I hadn’t brought my earphones to muffle the fire for a reason. I wanted to blast the sound of Gemma-Kate’s voice out of my head.
The cold range light stopped flashing as I sighted the target. “Hot range,” the loudspeaker said. I clenched my jaw and loosened my grip that fought against the trembling. I fired at the target, and fired again and again. I was hitting it pretty good but didn’t really care. Mostly what I was going for was the feel of the angry power in my hands and the shout of the rounds as they exited the muzzle. The ping of the bullet as it hit the metal plate was an added satisfaction. I imagined the plate was Gemma-Kate.
You want death drive? Blam.
I’ll give you fuckin’ death drive. Blam.
I did no one harm thinking that way.
I kept reloading, and shooting, and used up all the shells in the box. When they were gone, along with my hearing, which I trusted was a temporary condition, I waited for the cold range light, pulled in the target for the next person, loaded my gun into its wooden case, and left, calmer than when I’d arrived.
Along with the calm, the shooting also provided a little clarity of mind that I had been lacking. I went over my options apart from killing Gemma-Kate. Shipping her back home wasn’t one of them; Todd was stubborn and would probably just ship her back. And what would I tell him, you spawned an evil child? Given the Quinn reluctance to accept constructive criticism I knew he wouldn’t take well to that.

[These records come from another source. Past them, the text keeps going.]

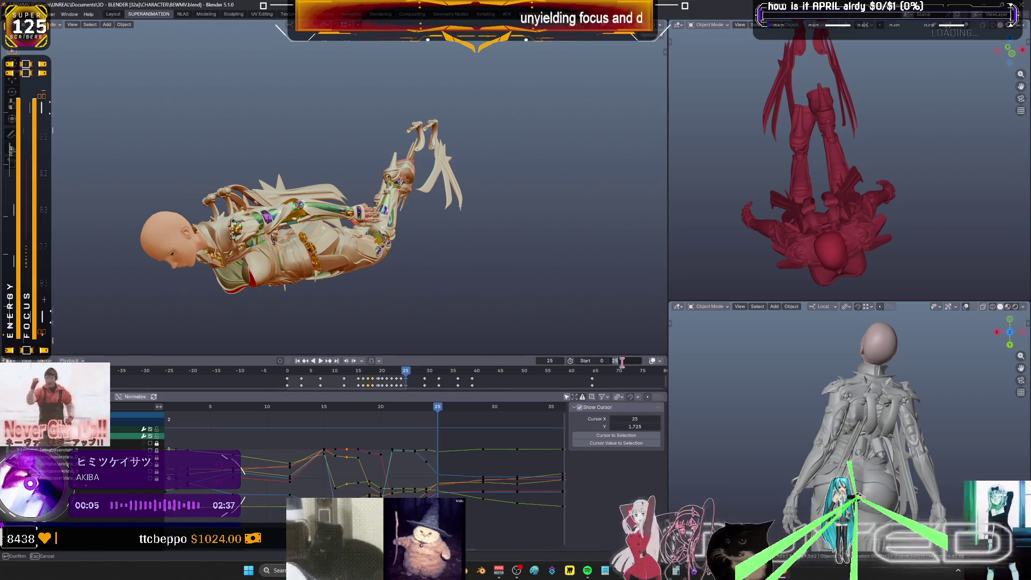
Set the end frame to 39, zoom out the Graph Editor, and scrub back to frame 2
type("39")
key("Return")
scroll(447, 456, "down", 2)
scroll(447, 455, "down", 2)
left_click_drag(404, 414, 278, 417)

I could put her in a motel until it was time to move into the dorm. That was it, I could put her in a motel close to a McDonald’s and give her a little money every day so she wouldn’t starve. It would be expensive, but worth it to bring the peace back into our home. Then I could bring the other Pug home without worrying. Wait a second, I’d left the Pug in the house. No, that was okay, Gemma-Kate was off hiking with Carlo, so the Pug was safe at home. Carlo. Putting Gemma-Kate in a motel. Carlo would back me on that, wouldn’t he? Would he?
Then, what would happen when she moved into the dorm?
My cell phone rang. Thinking it might be Carlo worried about me, wondering too late what kind of spin Gemma-Kate might put on things, I pulled over and rooted around in my tote. It was too late to catch it, but I noticed it was Mallory’s number. I decided to drive home first and call her from there, partly because I was still feeling kind of pissed that she’d told Carlo my secret when I told her not to. That made me think of Mallory, and her unhappy situation.
I kept trying to get her to come out to the firing range with me, thought it would be good for her, but she always said she hated guns. Hated guns. How do I get mixed up with people who are so not me?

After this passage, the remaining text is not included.